Rachat de SFR : “ces démarches hostiles masquent la faiblesse du projet de Bouygues”
Alors que Martin Bouygues tire ses dernières cartouches pour s’accaparer SFR, Vivendi se trouve dans une position particulière. D’un coté, la fidélité promise à Altice, et ce jusqu’au 4 avril, de l’autre, le dernier menu proposé par Bouygues Telecom : 13,15 milliards d’euros tout chaud en cash, accompagné de 21,5 % du capital de la nouvelle entité, sur coulis de 15 milliards d’euros de synergies. En dessert, Martin réitère ses promesses sur l’emploi et l’investissement.
Le PDG de Bouygues a été clair, son offre ne tient que jusqu’au 8 avril. Soit 4 jours après la fin de la période d’exclusivité accordée à Altice par Vivendi. Cette situation posait quelques problèmes, d’abord pour les actionnaires minoritaires de SFR, qui via une lettre à Jean-René Fourtou, le sommant d’étudier les deux offres de manière objectives. Ceci n’étant pas prévu dans le cadre de la période d’exclusivité liant SFR et Numéricable, la menace de "plusieurs milliards d’euros de préjudice" planait sur Vivendi, si le conseil de surveillance défiait son propre engagement.
Pour résumer, Bouygues claque des dents : "En droit des sociétés, Vivendi doit prendre la meilleure décision dans son intérêt. Il a donc l’obligation de revoir notre offre, de la recomparer. C’est une situation nouvelle. Vivendi ne pourra pas prouver sa bonne foi devant les tribunaux s’il continue les négociations avec Numericable" expliquait une source proche de Bouygues aux Echos.
S’il en était ainsi, Numéricable pourrait lui aussi en venir au tribunal : "L’exclusivité signifie que le vendeur n’a pas le droit de discuter avec d’autres parties pendant la période des trois semaines. Si ce principe n’est pas respecté, des recours pourraient être envisagés", lit-on aussi dans les Echos.
La tension qui commençait à atteindre un niveau curieux, monte d’un cran aujourd’hui, lorsque Jean-René Fourtou a promis via une lettre à Martin Bouygues "d’examiner cette offre avec toute la rigueur nécessaire", mais toujours "en application de stricte de notre engagement d’exclusivité".
Pendant ce temps, dans les gradins, les analystes sont en feu. Une étude du courtier Kepler Cheuvreux indique que le projet de Numéricable totalise 14 milliards d’euros post-synergies, contre 15 milliards pour Bouygues.
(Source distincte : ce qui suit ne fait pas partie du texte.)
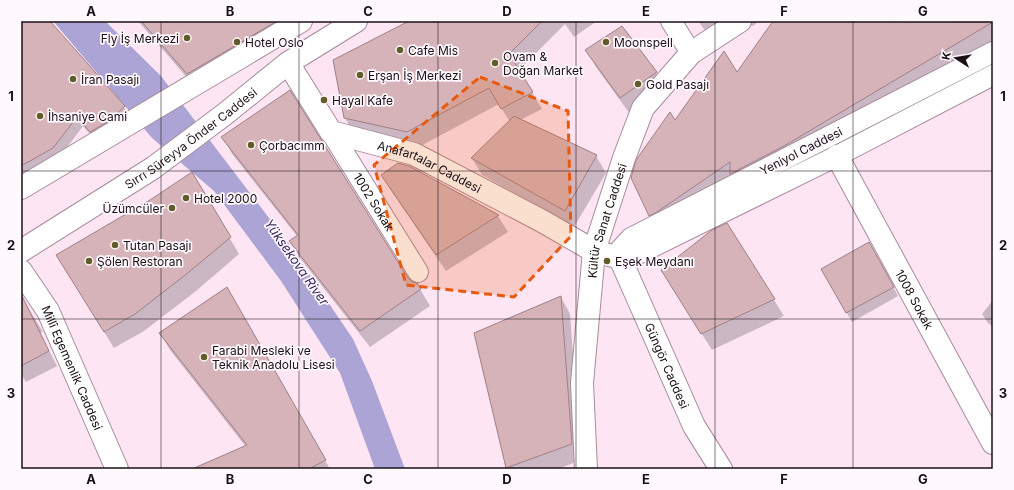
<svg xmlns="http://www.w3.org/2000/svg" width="1014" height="490" viewBox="0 0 1014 490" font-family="Inter,sans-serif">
<rect width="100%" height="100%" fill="#fee5f4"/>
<path fill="#aca4d5" d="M 53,21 L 105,21 L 161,76 L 288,243 L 353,339 L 372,381 L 405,469 L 375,469 L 340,373 L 281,281 L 214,191 L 152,138 Z"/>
<path fill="#0003" d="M 21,21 L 49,21 L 124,107 L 129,117 L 96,141 L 83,126 L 59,158 L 21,179 Z
M 138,21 L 268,21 L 278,38 L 195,87 Z
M 411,21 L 597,21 L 574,37 L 565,24 L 519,70 L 542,109 L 520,120 L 596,156 L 606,173 L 574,227 L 482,175 L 472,158 L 510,122 L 499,104 L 417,148 L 355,135 L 345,118 Z
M 698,21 L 759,21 L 753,26 L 749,25 L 716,45 Z
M 774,21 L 803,21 L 804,23 L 805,21 L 993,21 L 993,44 L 659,232 L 649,216 L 675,121 L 737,74 Z
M 622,27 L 656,73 L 666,90 L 630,114 L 596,67 L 587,50 Z
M 223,137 L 412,283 L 417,284 L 430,306 L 370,347 L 300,258 L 291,241 L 297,236 L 232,154 Z
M 409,167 L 498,216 L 508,232 L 446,271 L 392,192 L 382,175 Z
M 192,173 L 239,254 L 196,291 L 144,331 L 114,348 L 67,272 L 151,201 Z
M 727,224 L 784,316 L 712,350 L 672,287 Z
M 874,252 L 898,296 L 852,322 L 823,269 Z
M 227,288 L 330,469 L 211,469 L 246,447 L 170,350 L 160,333 Z
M 21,296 L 43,332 L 40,333 L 57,366 L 26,382 L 21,374 Z
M 561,297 L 570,314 L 581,460 L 558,469 L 508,469 L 507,467 Z
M 993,300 L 993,327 L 988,323 L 982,314 Z"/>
<path fill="#d5b3b9" stroke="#a08085" d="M 21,21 L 50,21 L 125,106 L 109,121 L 90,132 L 77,117 L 53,148 L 21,166 Z
M 141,21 L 277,21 L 187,74 Z
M 409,21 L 542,21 L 509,54 L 533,92 L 501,109 L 489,88 L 407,132 L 344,118 L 333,60 Z
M 773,21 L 993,22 L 784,146 L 730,174 L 730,162 L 657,212 L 649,216 L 631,178 L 636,160 L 670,112 L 675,120 L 724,51 L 737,72 Z
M 622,26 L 657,72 L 620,98 L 585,50 Z
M 290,90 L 408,278 L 412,282 L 417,283 L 421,289 L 360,331 L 289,241 L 298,235 L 221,137 Z
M 514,116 L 597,155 L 565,211 L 471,158 Z
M 398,163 L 409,166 L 499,215 L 436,255 L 381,175 Z
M 192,172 L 231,237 L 184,276 L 135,314 L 104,332 L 56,255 L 150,200 Z
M 727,223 L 775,299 L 701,334 L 661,270 L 712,230 Z
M 869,242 L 894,287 L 846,313 L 821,269 Z
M 227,287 L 326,460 L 309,469 L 192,469 L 247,445 L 159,333 Z
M 21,294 L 49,351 L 21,366 Z
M 561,296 L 572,444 L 506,468 L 474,333 Z"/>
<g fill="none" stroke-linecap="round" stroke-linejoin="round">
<defs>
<g id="street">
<path d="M 671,21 L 691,53"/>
<path d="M 993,52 L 631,238 L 620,250 L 620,258 L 629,258 L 642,252 L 837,156 L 993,75"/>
<path id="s1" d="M 331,132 L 418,272"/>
</g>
<g id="secondary">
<path id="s2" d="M 288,63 L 331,132 L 414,154 L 542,221 L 594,251 L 620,258 L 694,426 L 721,469"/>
<path id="s3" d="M 837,156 L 993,443"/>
<path d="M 21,188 L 301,21"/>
<path id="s4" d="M 21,251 L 153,168 L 225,114 L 288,63 L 356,21"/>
<path id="s5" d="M 21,271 L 48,311 L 117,469"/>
<path id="s6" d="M 586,469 L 582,383 L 594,251 L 624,158 L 643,108 L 691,53 L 740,21"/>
</g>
</defs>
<use href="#street" stroke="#a78b9c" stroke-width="22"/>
<use href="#secondary" stroke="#a78b9c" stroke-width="24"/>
<use href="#street" stroke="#fff" stroke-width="20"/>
<use href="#secondary" stroke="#fff" stroke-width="22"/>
</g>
<path fill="#e8590c" fill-opacity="0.2" stroke="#e8590c" stroke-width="3" stroke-dasharray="8 5" stroke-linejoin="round" d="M 480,77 L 568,111 L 571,236 L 514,297 L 406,285 L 374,165 Z"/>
<path fill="none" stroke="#1a1016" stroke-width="1" stroke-opacity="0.55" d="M 161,21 L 161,469M 299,21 L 299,469M 438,21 L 438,469M 576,21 L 576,469M 715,21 L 715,469M 853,21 L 853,469M 21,171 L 993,171M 21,319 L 993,319"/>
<g fill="#605d29" stroke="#fff8fc" stroke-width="1.5">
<circle cx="187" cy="38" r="4"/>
<circle cx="237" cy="42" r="4"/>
<circle cx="606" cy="42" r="4"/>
<circle cx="400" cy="50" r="4"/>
<circle cx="495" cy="63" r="4"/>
<circle cx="360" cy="75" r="4"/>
<circle cx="73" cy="79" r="4"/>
<circle cx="638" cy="84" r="4"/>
<circle cx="324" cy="100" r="4"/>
<circle cx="40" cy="116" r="4"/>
<circle cx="251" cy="145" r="4"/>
<circle cx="186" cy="198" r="4"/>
<circle cx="172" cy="208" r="4"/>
<circle cx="115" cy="245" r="4"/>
<circle cx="89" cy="261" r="4"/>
<circle cx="607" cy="261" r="4"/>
<circle cx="204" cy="357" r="4"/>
</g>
<g text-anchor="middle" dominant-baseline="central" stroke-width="3.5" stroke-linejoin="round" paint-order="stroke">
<g font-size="12" fill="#1a1016" stroke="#fff8fc" text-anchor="start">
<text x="179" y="38" text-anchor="end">Fly İş Merkezi</text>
<text x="245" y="42">Hotel Oslo</text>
<text x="614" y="42">Moonspell</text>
<text x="408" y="50">Cafe Mis</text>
<text x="503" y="56">Ovam &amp;<tspan x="503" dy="14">Doğan Market</tspan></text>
<text x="368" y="75">Erşan İş Merkezi</text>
<text x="81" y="79">İran Pasajı</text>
<text x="646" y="84">Gold Pasajı</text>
<text x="332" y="100">Hayal Kafe</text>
<text x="48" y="116">İhsaniye Cami</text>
<text x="259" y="145">Çorbacımm</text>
<text x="194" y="198">Hotel 2000</text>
<text x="164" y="208" text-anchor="end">Üzümcüler</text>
<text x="123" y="245">Tutan Pasajı</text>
<text x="97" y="261">Şölen Restoran</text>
<text x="615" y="261">Eşek Meydanı</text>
<text x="212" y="350">Farabi Mesleki ve<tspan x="212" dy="14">Teknik Anadolu Lisesi</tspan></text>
</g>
<g font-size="12" fill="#1a1016" stroke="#fff8fc">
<text stroke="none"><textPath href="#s4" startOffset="204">Sırrı Süreyya Önder Caddesi</textPath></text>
<text transform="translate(801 151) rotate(-27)">Yeniyol Caddesi</text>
<text stroke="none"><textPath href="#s2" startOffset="186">Anafartalar Caddesi</textPath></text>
<text stroke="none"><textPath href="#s1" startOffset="82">1002 Sokak</textPath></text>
<text stroke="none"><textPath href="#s6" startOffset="251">Kültür Sanat Caddesi</textPath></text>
<text stroke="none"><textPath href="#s3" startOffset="163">1008 Sokak</textPath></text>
<text stroke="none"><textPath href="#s2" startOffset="516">Güngör Caddesi</textPath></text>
<text stroke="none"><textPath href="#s5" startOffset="110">Millî Egemenlik Caddesi</textPath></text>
</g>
<g font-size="13" font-style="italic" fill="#372763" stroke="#fff8fc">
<text transform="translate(297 262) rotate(55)">Yüksekova River</text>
</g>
</g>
<rect width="1014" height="490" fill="none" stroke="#fff8fc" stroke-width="44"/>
<g transform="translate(956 58) rotate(282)" stroke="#fff8fc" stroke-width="3" paint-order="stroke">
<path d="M0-3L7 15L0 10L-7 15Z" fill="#1a1016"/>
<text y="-6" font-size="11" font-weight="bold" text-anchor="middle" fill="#1a1016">K</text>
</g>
<rect x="22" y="22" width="970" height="446" fill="none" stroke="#1a1016" stroke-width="1.5"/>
<g font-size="13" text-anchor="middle" font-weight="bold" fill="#1a1016">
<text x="91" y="16">A</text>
<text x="230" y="16">B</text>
<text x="368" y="16">C</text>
<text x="507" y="16">D</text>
<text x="646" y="16">E</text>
<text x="784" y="16">F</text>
<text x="923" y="16">G</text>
<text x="11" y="101">1</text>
<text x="1003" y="101">1</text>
<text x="11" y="250">2</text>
<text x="1003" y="250">2</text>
<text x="11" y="398">3</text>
<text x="1003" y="398">3</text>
<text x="91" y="484">A</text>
<text x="230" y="484">B</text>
<text x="368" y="484">C</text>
<text x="507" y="484">D</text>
<text x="646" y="484">E</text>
<text x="784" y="484">F</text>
<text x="923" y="484">G</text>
</g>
</svg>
Le trouble s’épaissit lorsqu’une source proche d’Altice confie à ZDNet.fr : "ces interventions, ces démarches hostiles masquent clairement la faiblesse du projet de Bouygues". L’agitation semble équivalente des deux cotés.
"Vivendi va-t-il prendre le risque alors que les négociations avec Altice sont déjà bien avancées ? Car les deux groupes en sont à détailler l’exécution du projet, nous sommes déjà d’accord sur de nombreux points. On peut également s’interroger sur le ton menaçant de Bouygues, difficile de croire que cela va servir leur relation avec Vivendi… ", poursuit-elle.
"Numericable s’est engagé formellement auprès de Vivendi en matière d’emploi, on attend toujours la même chose du côté de Bouygues : des engagements, pas des promesses." Tacle en conclusion la source de ZDNet.
Tout est désormais en mains de Vivendi, qui devrait prendre sa décision sans plus tarder, sauf hypothétique surenchère. "Numericable se doit de surenchérir d’1 milliard d’euros s’il veut emporter le morceau" rappelle Kepler Cheuvreux à Wansquare.